Re: [GZG] FT:XD changes, part 1
From: Ken Hall <khall39@y...>
Date: Mon, 3 May 2010 22:21:08 -0700 (PDT)
Subject: Re: [GZG] FT:XD changes, part 1
_______________________________________________
Gzg-l mailing list
Gzg-l@mail.csua.berkeley.edu
http://mail.csua.berkeley.edu:8080/mailman/listinfo/gzg-lAlthough I'm no
expert in these matters, it occurs to me that perhaps one might consider
the logistics of fighters (particularly in the campaign setting) in
terms of the true limiting factor: the flight crew (pilot, for a
single-seater).
Fighter technology is well understood in the GZGverse and adoption
appears relatively trivial. In other words, building the fighters for a
fighter arm is no big deal. Anyone with an industrial base could
conceivably pile fighters high enough that lined up fin-tip to fin-tip,
one could walk from here to Ceres. Great. Somebody let the contract, and
the last thing those redacted Kra'vak will ever see is 400 million
fighters howling down on 'em.
Just one question, though. Who's gonna fly 'em?
Consider Earth's largest wet navy. How many total personnel are in the
US Navy, and what percentage of those could be classified by any stretch
of the imagination as high-performance fighter pilots? Bet it's pretty
small, and by invoking the Law of the Minimum by way of the fighter
pilot, a solution might perhaps be found.

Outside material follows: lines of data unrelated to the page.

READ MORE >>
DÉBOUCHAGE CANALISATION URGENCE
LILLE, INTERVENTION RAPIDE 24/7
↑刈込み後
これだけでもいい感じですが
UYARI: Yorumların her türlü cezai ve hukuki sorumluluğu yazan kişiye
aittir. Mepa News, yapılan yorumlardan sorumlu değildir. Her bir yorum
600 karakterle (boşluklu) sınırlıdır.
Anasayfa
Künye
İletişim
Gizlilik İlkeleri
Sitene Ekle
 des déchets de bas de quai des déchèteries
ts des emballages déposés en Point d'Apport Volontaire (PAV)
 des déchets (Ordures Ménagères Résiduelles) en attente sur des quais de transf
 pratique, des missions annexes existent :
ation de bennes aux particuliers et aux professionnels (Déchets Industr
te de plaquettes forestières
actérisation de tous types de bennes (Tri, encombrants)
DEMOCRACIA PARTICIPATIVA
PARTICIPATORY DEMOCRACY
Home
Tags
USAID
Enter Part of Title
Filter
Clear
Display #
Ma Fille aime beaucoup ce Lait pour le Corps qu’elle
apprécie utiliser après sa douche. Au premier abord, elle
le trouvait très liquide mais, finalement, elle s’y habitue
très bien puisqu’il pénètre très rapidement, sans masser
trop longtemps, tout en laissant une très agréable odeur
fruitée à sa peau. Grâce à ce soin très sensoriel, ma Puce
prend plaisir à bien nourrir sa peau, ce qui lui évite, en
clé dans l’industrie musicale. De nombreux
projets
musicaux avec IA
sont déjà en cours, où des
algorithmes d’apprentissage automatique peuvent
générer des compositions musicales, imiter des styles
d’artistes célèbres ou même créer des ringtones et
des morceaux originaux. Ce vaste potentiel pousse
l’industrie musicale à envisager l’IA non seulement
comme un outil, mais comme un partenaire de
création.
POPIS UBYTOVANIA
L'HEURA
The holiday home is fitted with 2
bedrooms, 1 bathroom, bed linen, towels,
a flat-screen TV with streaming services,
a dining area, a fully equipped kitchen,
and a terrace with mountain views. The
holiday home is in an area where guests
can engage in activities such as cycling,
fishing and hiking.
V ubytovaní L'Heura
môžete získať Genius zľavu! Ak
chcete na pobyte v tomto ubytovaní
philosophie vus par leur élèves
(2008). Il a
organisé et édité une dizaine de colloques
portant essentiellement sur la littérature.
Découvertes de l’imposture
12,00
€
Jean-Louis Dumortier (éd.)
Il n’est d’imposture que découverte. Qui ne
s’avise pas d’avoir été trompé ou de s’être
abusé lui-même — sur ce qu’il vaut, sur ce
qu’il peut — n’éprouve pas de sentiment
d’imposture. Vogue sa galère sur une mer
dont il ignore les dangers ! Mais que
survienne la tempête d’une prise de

One could ramp up production, telescope the syllabus, and send out
hordes of green pilots, but the result should be some species of the
Pleiades Turkey Shoot: at worst, the damage a gaggle of tyros could
inflict ought to be about what happened to the fleet off Okinawa over
the several weeks of the campaign. The impact wasn't trivial, but remind
me: Who won at Okinawa?
I would look at modeling logistical limits on fighters two ways:
1. Regardless of construction cost, fighters can be no more than some
quite small percentage of the total (tonnage, construction cost, what
have you) of a given fleet. This construct represents the idea that a
fighter pilot comes from a smallish pool at the right end of a species'
bell curve, whose training involves significant time and cost just to
make it all the way to "nugget."
2. In the campaign setting, making good fighter losses -- even with the
sorriest nuggets one can scrape out of the bottom of the flight school
-- will be a relative trickle. The surviving American carriers were near
the end of their rope by the end of the Battle of Midway, due to
aircraft attrition.
I'm sorry that I don't have a copy of the rules right in front of me, to
ground-truth these ideas, but they're just things I wanted to toss out
for general consideration anyway.
Best,
Ken
United Stars
--- On Mon, 5/3/10, Eric Foley <stiltman@teleport.com> wrote:
From: Eric Foley <stiltman@teleport.com>
Subject: Re: [GZG] FT:XD changes, part 1
To: gzg-l@mail.csua.berkeley.edu
Date: Monday, May 3, 2010, 4:35 PM
-----Original Message-----
>From: Damond Walker <damosan@gmail.com>
>[...]
>This is the trap of a points system - while there may be a good
>solution out there somewhere the minute you get it out to the genpop
>someone will break it.
>
>You are always going to have edge cases that will break a system. For
>me the fleet books set the tone for my games and designs so I was
>never really concerned about the system's edge cases.
Yeah. I agree completely. If people are willing to agree on about
how many fighters they want their game to have, we don't need to have
this conversation. I think it's pretty much necessary in playing with
FB1 ships with strangers; I'm only throwing out the logistics limit as a
way to keep the rules lawyers at bay and still have the fleet book ships
"make sense". On the other hand, if you want to take all the gloves
off with custom ships with no such limitations (implied or quantified),
I think it needs to be implicitly understood that the winning ships
won't look like the stuff in the fleet books.